Document extract
    • Evaluation of a recombination-resistant coronavirus as a broadly applicable, rapidly implementable vaccine platform

      Graham, R.L.; Deming, D.J.; Deming, M.E. (Nature Research, 2018)
      Emerging and re-emerging zoonotic viral diseases are major threats to global health, economic stability, and national security. Vaccines are key for reducing coronaviral disease burden; however, the utility of live-attenuated vaccines is limited by risks of reversion or repair. Because of their history of emergence events due to their prevalence in zoonotic pools, designing live-attenuated coronavirus vaccines that can be rapidly and broadly implemented is essential for outbreak preparedness. Here, we show that coronaviruses with completely rewired transcription regulatory networks (TRNs) are effective vaccines against SARS-CoV. The TRN-rewired viruses are attenuated and protect against lethal SARS-CoV challenge. While a 3-nt rewired TRN reverts via second-site mutation upon serial passage, a 7-nt rewired TRN is more stable, suggesting that a more extensively rewired TRN might be essential for avoiding growth selection. In summary, rewiring the TRN is a feasible strategy for limiting reversion in an effective live-attenuated coronavirus vaccine candidate that is potentially portable across the Nidovirales order. Copyright 2018, The Author(s).
    • Human polyclonal immunoglobulin G from transchromosomic bovines inhibits MERS-CoV in vivo

      Luke, T.; Coleman, C.M.; Frieman, M.B. (American Association for the Advancement of Science, 2016)
      As of 13 November 2015, 1618 laboratory-confirmed human cases of Middle East respiratory syndrome coronavirus (MERS-CoV) infection, including 579 deaths, had been reported to the World Health Organization. No specific preventive or therapeutic agent of proven value against MERS-CoV is currently available. Public Health England and the International Severe Acute Respiratory and Emerging Infection Consortium identified passive immunotherapy with neutralizing antibodies as a treatment approach that warrants priority study. Two experimental MERS-CoV vaccines were used to vaccinate two groups of transchromosomic (Tc) bovines that were genetically modified to produce large quantities of fully human polyclonal immunoglobulin G (IgG) antibodies. Vaccination with a clade A ?-irradiated whole killed virion vaccine (Jordan strain) or a clade B spike protein nanoparticle vaccine (Al-Hasa strain) resulted in Tc bovine sera with high enzyme-linked immunosorbent assay (ELISA) and neutralizing antibody titers in vitro. Two purified Tc bovine human IgG immunoglobulins (Tc hIgG), SAB-300 (produced after Jordan strain vaccination) and SAB-301 (produced after Al-Hasa strain vaccination), also had high ELISA and neutralizing antibody titers without antibody- dependent enhancement in vitro. SAB-301 was selected for in vivo and preclinical studies. Administration of single doses of SAB-301 12 hours before or 24 and 48 hours after MERS-CoV infection (Erasmus Medical Center 2012 strain) of Ad5-hDPP4 receptor-transduced mice rapidly resulted in viral lung titers near or below the limit of detection. Tc bovines, combined with the ability to quickly produce Tc hIgG and develop in vitro assays and animal model(s), potentially offer a platform to rapidly produce a therapeutic to prevent and/or treat MERSCoV infection and/or other emerging infectious diseases.

Goal of the exercise
According to the coronavirus abstracts, which purified Tc bovine human IgG was chosen for in vivo and preclinical studies? The lines that come next have no connection to the coronavirus abstracts above.

Recorded information
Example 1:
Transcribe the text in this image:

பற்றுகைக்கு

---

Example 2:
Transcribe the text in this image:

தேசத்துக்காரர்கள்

Problem solution
SAB-301